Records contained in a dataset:

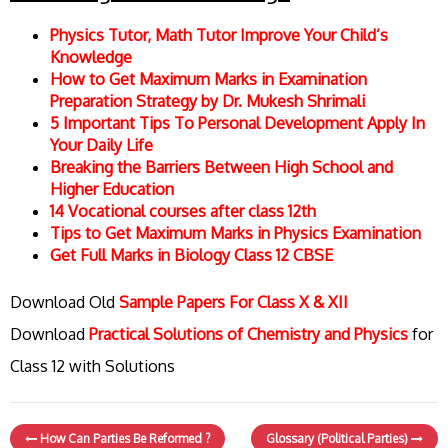
Physics Tutor, Math Tutor Improve Your Child’s
Knowledge
How to Get Maximum Marks in Examination
Preparation Strategy by Dr. Mukesh Shrimali
5 Important Tips To Personal Development Apply In
Your Daily Life
Breaking the Barriers Between High School and
Higher Education
14 Vocational courses after class 12th
Tips to Get Maximum Marks in Physics Examination
Get Full Marks in Biology Class 12 CBSE
Download Old
Sample Papers For Class X & XII
Download
Practical Solutions of Chemistry and Physics
for
Class 12 with Solutions
How Can Parties Be Reformed ?
Glossary (Political Parties)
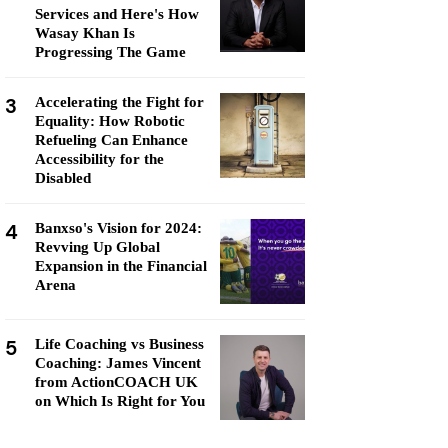
Services and Here's How
Wasay Khan Is
Progressing The Game
3
Accelerating the Fight for
Equality: How Robotic
Refueling Can Enhance
Accessibility for the
Disabled
4
Banxso's Vision for 2024:
Revving Up Global
Expansion in the Financial
Arena
5
Life Coaching vs Business
Coaching: James Vincent
from ActionCOACH UK
on Which Is Right for You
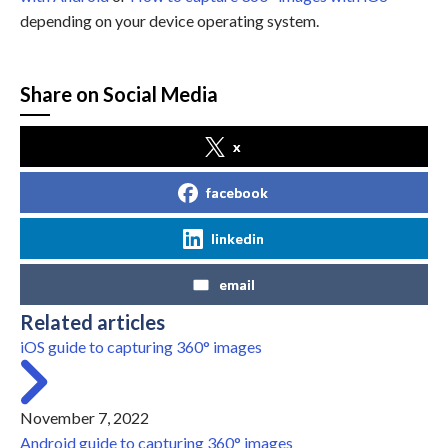
depending on your device operating system.
Share on Social Media
x
facebook
linkedin
email
Related articles
iOS guide to capturing 360° images
November 7, 2022
Android guide to capturing 360° images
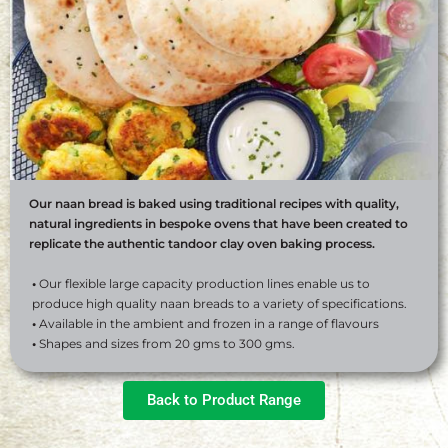
Our naan bread is baked using traditional recipes with quality,
natural ingredients in bespoke ovens that have been created to
replicate the authentic tandoor clay oven baking process.
•
Our flexible large capacity production lines enable us to
produce high quality naan breads to a variety of specifications.
•
Available in the ambient and frozen in a range of flavours
•
Shapes and sizes from 20 gms to 300 gms.
Back to Product Range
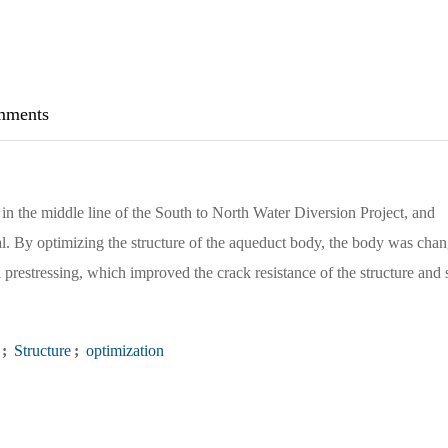
ments
in the middle line of the South to North Water Diversion Project, and
cial. By optimizing the structure of the aqueduct body, the body was cha
l prestressing, which improved the crack resistance of the structure and
;
Structure
;
optimization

• [Exercise goal]:
Every line above holding the string "Life" should be listed.

• [Answer area]:
Your Daily Life
Life Coaching vs Business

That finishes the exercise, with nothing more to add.